Несколько слов о Германе Борисовиче Плисецком. Он – зрелый шестидесятник. Как сообщает Википедия в статье о нём, в 1949 окончил 657-ую школу Москвы и поступил в экстернат при филологическом факультете МГУ, печатался в газете "Московский университет", в
1952 уехал в экспедицию на Таймыр, а вернувшись, поступил на заочное отделение филфака МГУ (1953–1959). Его знаковое произведение – поэма «Труба», посвященная памяти жертв смертельной давки во время похорон Сталина. Работал организатором и гидом вокзальных экскурсий по Москве, корректором в издательстве, затем в журнале «Семья и школа». С 1960 учился в аспирантуре Института театра, музыки и кино в Ленинграде, одновременно работал в литобъединении Глеба Семёнова, начал заниматься переводами. Одним из самых известных
стихотворений Плисецкого стало "Памяти Пастернака": "Поэты, побочные дети России, // Вас с чёрного хода всегда выносили..." С 1965 жил в Химках под Москвой. В конце 1960-х выиграл конкурс в издательстве "Наука" на переводы Омара Хайама. В 1970–1980-е переводил также Хафиза и других восточных поэтов, делал стихотворные переложения библейских книг. Собственные стихи, если не считать нескольких ранних публикаций в периодике, не печатались на родине до 1988. Зато печатал их в эмигрантских
журналах "Грани" (1967) и "Континент" (1980), в "Антологии послевоенной русской поэзии" (Англия, 1974). Единственный сборник, изданный при жизни поэта, – маленькая книжечка «Пригород» из «Библиотеки Огонька» (1990). Первый полный сборник стихотворений и избранных переводов «От Хайама до Экклезиаста» вышел в Москве в 2001 году.

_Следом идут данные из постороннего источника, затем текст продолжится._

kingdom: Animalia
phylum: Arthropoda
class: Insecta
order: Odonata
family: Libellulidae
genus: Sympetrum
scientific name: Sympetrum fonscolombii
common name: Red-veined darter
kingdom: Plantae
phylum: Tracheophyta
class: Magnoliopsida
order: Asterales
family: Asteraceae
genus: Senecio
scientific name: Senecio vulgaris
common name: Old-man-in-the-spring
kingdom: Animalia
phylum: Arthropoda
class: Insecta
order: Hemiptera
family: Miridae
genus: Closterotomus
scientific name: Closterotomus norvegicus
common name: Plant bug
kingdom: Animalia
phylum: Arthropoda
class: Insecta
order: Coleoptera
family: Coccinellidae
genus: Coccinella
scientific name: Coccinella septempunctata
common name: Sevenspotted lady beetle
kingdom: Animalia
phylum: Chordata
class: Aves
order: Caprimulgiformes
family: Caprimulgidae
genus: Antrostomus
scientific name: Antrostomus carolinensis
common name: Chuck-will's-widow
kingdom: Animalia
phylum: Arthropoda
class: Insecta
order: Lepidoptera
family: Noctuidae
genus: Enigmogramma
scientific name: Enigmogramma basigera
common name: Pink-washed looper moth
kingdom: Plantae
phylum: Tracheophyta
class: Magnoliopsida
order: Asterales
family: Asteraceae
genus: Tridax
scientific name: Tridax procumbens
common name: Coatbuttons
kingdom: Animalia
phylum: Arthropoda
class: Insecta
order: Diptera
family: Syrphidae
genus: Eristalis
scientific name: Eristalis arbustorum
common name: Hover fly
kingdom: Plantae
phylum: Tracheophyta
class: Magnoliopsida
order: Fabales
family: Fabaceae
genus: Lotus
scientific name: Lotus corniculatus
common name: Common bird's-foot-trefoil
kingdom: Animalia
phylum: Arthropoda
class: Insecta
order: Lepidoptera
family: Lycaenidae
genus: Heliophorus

Вот книги его переводов: Робаят: Персидские народные четверостишия. М., 1969; Хаям О. Рубайят. М., 1972; Бештоко Хабас. Красный всадник: Стихи
и поэма. М., 1977 (Новинки "Современника"); Хафиз. Сто семнадцать газелей. М., 1981; Файзи А.Ф. Наль и Даман. М., 1982; Чантуриа Т. Медовый век: Стихи. М., 1983. И его киноведческий труд: Человек крупным планом: Лучшие советские фильмы последних лет. М., 1961 (в соавторстве с А.Л. Сокольской).
Одна из причин многолетней опалы – его участие в похоронах Пастернака (1960) и написанное тогда же стихотворение «Памяти Пастернака», ставшее знаменитым в литературных кругах:
Поэты, побочные
дети России! Вас с чёрного хода всегда выносили.
На кладбище старом с косыми крестами крестились неграмотные крестьяне.
Теснились родные жалкою горсткой в Тарханах, как в тридцать седьмом в Святогорском.
А я – посторонний, заплаканный юнкер, у края могилы застывший по струнке.
Я плачу, я слёз не стыжусь и не прячу, хотя от стыда за страну свою плачу.
Какое нам дело, что скажут потомки? Поэзию в землю зарыли подонки.
Мы славу свою уступаем задаром: как видно, она не по нашим амбарам.
Как видно, у нас её край непочатый – поэзии истинной – хоть не печатай!
Лишь сосны с поэзией честно поступят: корнями схватив, никому не уступят.